Perception, imagination et réalité

La pensée de l’univers que je connais se situe au cœur de mes perceptions, accessibles à travers mon corps physique. Les relations que j’entretiens avec les autres corps autour de moi, qu’ils soient animés ou inanimés, enrichissent et définissent les connaissances que je possède.

Mon univers personnel, façonné par la dynamique des choses qui m’entourent et constitué par l’ensemble des pensées qui m’habitent, interagit avec un autre univers au travers des sens que me procure mon corps. Cet autre univers, composé de ce qui existe indépendamment de moi, entre en relation constante avec le mien : ils se confrontent, se marient et parfois même s’expulsent l’un l’autre, probablement plus souvent que je ne m’en rends compte.

Ainsi, mon univers personnel dépend de l’acuité de mes sens, eux-mêmes déterminés par la nature de mon corps : un corps spirituel perçoit des réalités spirituelles, un corps céleste des réalités célestes, et un corps terrestre des réalités terrestres. Mon corps, étant l’hôte de mes pensées, en délimite nécessairement les contours.

Malgré ces limitations, l’imagination me pousse à dépasser ces frontières : en créant des pensées qui interagissent entre elles, elle peut générer de nouvelles réalités avec lesquelles le corps peut interagir ; mais probablement toujours dans un univers restreint par l’expérience corporelle accessible par nature.

De fait, l’univers que je connais, limité par la nature de mon corps, les contraintes de mes sens, et l’imagination conditionnée par ma propre expérience, n’a rien à voir avec l’univers tel qu’il est réellement. Peut-on percevoir la réalité dans son entièreté ? J’en doute.

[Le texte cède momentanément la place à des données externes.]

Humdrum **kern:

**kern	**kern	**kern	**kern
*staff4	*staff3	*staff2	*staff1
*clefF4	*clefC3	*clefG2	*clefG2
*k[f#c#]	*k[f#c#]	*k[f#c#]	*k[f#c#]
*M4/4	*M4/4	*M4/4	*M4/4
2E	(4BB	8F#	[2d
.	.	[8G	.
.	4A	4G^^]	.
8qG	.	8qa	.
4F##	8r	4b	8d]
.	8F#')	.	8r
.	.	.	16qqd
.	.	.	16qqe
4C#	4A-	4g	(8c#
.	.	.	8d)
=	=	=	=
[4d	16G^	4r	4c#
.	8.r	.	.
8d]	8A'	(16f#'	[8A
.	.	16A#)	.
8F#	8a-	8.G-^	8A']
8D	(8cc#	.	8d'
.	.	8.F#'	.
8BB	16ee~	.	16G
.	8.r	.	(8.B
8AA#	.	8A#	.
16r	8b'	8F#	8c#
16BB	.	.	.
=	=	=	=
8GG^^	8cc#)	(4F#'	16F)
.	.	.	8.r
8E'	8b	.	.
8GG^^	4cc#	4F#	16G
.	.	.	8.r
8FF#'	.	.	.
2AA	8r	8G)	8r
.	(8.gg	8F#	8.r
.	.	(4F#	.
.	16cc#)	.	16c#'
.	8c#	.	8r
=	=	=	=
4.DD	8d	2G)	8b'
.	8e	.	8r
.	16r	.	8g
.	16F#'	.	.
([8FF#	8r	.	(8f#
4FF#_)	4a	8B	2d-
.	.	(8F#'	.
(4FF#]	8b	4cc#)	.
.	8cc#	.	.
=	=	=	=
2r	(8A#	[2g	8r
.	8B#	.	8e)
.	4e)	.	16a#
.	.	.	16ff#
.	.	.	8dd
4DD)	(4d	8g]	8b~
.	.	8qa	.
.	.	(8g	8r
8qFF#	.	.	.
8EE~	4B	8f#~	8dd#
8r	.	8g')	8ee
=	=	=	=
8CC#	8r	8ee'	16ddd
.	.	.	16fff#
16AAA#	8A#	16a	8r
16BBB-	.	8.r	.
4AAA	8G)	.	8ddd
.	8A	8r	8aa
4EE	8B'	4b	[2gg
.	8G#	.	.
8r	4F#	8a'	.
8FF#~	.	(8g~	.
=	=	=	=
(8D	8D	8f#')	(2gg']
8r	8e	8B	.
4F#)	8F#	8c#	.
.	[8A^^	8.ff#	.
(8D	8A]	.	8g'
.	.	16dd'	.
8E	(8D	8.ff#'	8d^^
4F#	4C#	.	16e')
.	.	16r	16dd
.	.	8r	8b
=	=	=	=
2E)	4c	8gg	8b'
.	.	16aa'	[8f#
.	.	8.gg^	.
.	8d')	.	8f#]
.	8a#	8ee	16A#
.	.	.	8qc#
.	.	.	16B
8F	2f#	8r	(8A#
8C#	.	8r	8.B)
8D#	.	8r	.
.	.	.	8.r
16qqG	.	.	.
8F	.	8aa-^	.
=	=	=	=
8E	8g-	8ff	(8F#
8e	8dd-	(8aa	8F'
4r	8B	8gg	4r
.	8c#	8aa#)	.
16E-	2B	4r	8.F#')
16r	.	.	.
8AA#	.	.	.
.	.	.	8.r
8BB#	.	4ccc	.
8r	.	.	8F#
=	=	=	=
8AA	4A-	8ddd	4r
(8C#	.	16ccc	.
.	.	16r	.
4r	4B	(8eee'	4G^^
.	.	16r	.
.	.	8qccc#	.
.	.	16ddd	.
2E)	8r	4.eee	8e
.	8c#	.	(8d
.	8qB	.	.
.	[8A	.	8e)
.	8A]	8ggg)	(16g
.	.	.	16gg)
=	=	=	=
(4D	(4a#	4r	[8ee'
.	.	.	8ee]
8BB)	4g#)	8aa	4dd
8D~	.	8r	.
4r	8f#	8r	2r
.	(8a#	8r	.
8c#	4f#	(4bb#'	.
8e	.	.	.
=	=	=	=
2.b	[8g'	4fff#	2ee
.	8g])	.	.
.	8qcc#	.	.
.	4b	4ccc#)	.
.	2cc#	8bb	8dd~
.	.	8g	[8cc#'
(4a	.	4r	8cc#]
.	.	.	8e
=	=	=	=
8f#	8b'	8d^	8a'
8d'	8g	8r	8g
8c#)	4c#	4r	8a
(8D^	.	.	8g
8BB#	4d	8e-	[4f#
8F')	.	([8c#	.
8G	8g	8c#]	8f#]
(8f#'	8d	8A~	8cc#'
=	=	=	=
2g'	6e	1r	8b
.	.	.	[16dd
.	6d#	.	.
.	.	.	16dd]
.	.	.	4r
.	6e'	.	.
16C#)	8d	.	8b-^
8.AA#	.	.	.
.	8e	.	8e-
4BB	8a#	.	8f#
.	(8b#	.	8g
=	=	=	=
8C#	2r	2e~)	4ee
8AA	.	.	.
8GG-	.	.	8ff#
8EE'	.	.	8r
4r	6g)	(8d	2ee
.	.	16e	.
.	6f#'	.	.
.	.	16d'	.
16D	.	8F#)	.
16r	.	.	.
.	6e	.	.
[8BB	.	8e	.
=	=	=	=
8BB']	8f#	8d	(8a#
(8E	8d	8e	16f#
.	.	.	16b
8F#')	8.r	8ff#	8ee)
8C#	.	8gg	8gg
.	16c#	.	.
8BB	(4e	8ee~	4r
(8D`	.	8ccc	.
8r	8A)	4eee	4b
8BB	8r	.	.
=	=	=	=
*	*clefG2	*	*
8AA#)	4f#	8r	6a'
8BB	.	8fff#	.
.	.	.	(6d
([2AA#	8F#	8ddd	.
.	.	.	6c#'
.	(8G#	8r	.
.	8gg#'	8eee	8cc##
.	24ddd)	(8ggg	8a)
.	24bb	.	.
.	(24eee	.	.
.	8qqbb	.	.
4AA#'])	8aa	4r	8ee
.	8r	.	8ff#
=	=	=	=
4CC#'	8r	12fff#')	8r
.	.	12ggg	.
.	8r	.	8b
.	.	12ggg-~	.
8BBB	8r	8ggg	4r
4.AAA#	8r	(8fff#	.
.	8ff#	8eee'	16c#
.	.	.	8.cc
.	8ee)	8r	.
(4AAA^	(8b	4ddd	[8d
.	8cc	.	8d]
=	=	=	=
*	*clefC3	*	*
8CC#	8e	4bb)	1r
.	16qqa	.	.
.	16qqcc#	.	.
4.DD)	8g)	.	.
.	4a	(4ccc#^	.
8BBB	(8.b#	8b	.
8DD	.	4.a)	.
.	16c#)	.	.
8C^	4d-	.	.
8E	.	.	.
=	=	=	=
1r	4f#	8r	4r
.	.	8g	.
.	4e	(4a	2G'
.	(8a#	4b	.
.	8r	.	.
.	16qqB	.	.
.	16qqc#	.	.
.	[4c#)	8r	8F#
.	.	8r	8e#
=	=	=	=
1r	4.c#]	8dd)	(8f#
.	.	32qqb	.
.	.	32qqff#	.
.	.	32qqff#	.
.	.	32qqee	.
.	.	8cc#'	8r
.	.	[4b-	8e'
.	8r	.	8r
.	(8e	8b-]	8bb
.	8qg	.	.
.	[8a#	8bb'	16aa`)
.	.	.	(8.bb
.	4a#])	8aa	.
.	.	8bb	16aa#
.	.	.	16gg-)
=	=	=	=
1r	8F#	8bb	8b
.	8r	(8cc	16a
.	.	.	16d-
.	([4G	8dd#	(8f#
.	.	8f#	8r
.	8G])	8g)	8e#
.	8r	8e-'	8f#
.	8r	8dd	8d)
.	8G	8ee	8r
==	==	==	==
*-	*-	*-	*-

Il existe également un troisième univers, perçu et partagé sous différentes formes par une communauté évoluant dans un espace commun. Bien qu’il n’existe pas concrètement, il est bien réel dans une culture, une sorte de pouponnière d’un imaginaire collectif. Ce troisième univers, extrêmement complexe, se déforme et se reforme continuellement en fonction des interactions d’un groupe et des choses entre elles, chaque individu y contribuant par son point de vue personnel. Bien que malléable, il est perçu comme fixe et réel dans le moment présent, dictant les lois auxquelles nos pensées tentent de se conformer.

Ce troisième univers commun, incohérent par nature, car construit d’un amalgame de perceptions interdépendantes, nourri par l’interaction des êtres avec l’univers réel, constitue un tissage hétérogène de croyances et de pensées plus ou moins conscientes. C’est dans ce troisième univers que je forme toutes mes connaissances. Pour enrichir mes propres connaissances et mieux comprendre ce qui m’entoure, j’ai besoin des perceptions d’autrui.

Au-delà des limites imposées par notre corps et nos sens, la quête de la vérité ultime semble insaisissable, échappant à notre compréhension limitée. Pourtant, c’est précisément cette quête, nourrie par l’interaction avec les autres et les mondes que nous percevons, qui enrichit notre existence et donne un sens à notre univers personnel. Bien que l’essence véritable de la réalité réside dans une totalité inaccessible, elle se révèle dans la richesse des perceptions et des échanges qui nous unissent.